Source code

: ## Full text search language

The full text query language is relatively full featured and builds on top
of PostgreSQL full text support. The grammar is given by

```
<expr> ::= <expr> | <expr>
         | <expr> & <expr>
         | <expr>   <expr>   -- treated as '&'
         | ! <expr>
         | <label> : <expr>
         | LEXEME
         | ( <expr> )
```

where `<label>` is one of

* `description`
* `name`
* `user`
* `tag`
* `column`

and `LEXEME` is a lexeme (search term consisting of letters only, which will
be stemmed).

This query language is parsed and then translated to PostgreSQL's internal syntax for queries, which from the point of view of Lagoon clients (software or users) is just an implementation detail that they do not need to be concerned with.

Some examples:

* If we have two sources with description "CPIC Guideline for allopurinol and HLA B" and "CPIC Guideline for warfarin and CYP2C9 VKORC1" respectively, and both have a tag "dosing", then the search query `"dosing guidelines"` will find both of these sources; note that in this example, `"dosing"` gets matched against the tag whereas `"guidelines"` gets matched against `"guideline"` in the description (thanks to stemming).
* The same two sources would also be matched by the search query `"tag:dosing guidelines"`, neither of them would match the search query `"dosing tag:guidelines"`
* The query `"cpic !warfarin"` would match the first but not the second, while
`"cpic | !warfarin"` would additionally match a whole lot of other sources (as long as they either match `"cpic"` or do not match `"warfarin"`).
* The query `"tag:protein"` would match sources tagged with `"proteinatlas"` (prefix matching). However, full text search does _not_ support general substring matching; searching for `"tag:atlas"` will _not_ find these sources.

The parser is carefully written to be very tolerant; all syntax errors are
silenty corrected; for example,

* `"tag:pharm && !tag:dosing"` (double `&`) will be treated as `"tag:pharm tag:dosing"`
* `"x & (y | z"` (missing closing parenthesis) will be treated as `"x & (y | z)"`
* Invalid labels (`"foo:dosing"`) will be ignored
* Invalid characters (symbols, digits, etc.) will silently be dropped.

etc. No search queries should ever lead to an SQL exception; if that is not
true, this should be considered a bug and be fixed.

-=-=-

--- WHAT THE TASK ASKS ---
After reading the listing above, print each line back exactly.

--- WRITTEN REPLY ---
Source code

: ## Full text search language

The full text query language is relatively full featured and builds on top
of PostgreSQL full text support. The grammar is given by

```
<expr> ::= <expr> | <expr>
         | <expr> & <expr>
         | <expr>   <expr>   -- treated as '&'
         | ! <expr>
         | <label> : <expr>
         | LEXEME
         | ( <expr> )
```

where `<label>` is one of

* `description`
* `name`
* `user`
* `tag`
* `column`

and `LEXEME` is a lexeme (search term consisting of letters only, which will
be stemmed).

This query language is parsed and then translated to PostgreSQL's internal syntax for queries, which from the point of view of Lagoon clients (software or users) is just an implementation detail that they do not need to be concerned with.

Some examples:

* If we have two sources with description "CPIC Guideline for allopurinol and HLA B" and "CPIC Guideline for warfarin and CYP2C9 VKORC1" respectively, and both have a tag "dosing", then the search query `"dosing guidelines"` will find both of these sources; note that in this example, `"dosing"` gets matched against the tag whereas `"guidelines"` gets matched against `"guideline"` in the description (thanks to stemming).
* The same two sources would also be matched by the search query `"tag:dosing guidelines"`, neither of them would match the search query `"dosing tag:guidelines"`
* The query `"cpic !warfarin"` would match the first but not the second, while
`"cpic | !warfarin"` would additionally match a whole lot of other sources (as long as they either match `"cpic"` or do not match `"warfarin"`).
* The query `"tag:protein"` would match sources tagged with `"proteinatlas"` (prefix matching). However, full text search does _not_ support general substring matching; searching for `"tag:atlas"` will _not_ find these sources.

The parser is carefully written to be very tolerant; all syntax errors are
silenty corrected; for example,

* `"tag:pharm && !tag:dosing"` (double `&`) will be treated as `"tag:pharm tag:dosing"`
* `"x & (y | z"` (missing closing parenthesis) will be treated as `"x & (y | z)"`
* Invalid labels (`"foo:dosing"`) will be ignored
* Invalid characters (symbols, digits, etc.) will silently be dropped.

etc. No search queries should ever lead to an SQL exception; if that is not
true, this should be considered a bug and be fixed.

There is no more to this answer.